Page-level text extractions

....

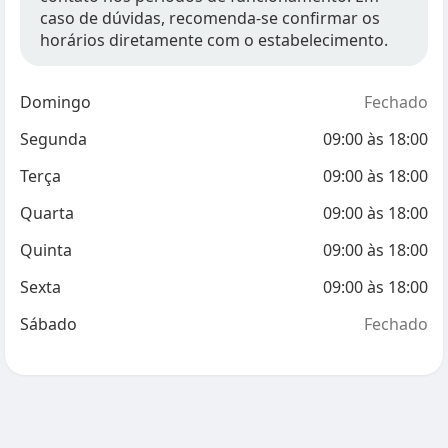
caso de dúvidas, recomenda-se confirmar os
horários diretamente com o estabelecimento.
Domingo
Fechado
Segunda
09:00
às
18:00
Terça
09:00
às
18:00
Quarta
09:00
às
18:00
Quinta
09:00
às
18:00
Sexta
09:00
às
18:00
Sábado
Fechado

....

Work required
Above are the records; print them all exactly and keep the pictures out.

Task answer
caso de dúvidas, recomenda-se confirmar os
horários diretamente com o estabelecimento.
Domingo
Fechado
Segunda
09:00
às
18:00
Terça
09:00
às
18:00
Quarta
09:00
às
18:00
Quinta
09:00
às
18:00
Sexta
09:00
às
18:00
Sábado
Fechado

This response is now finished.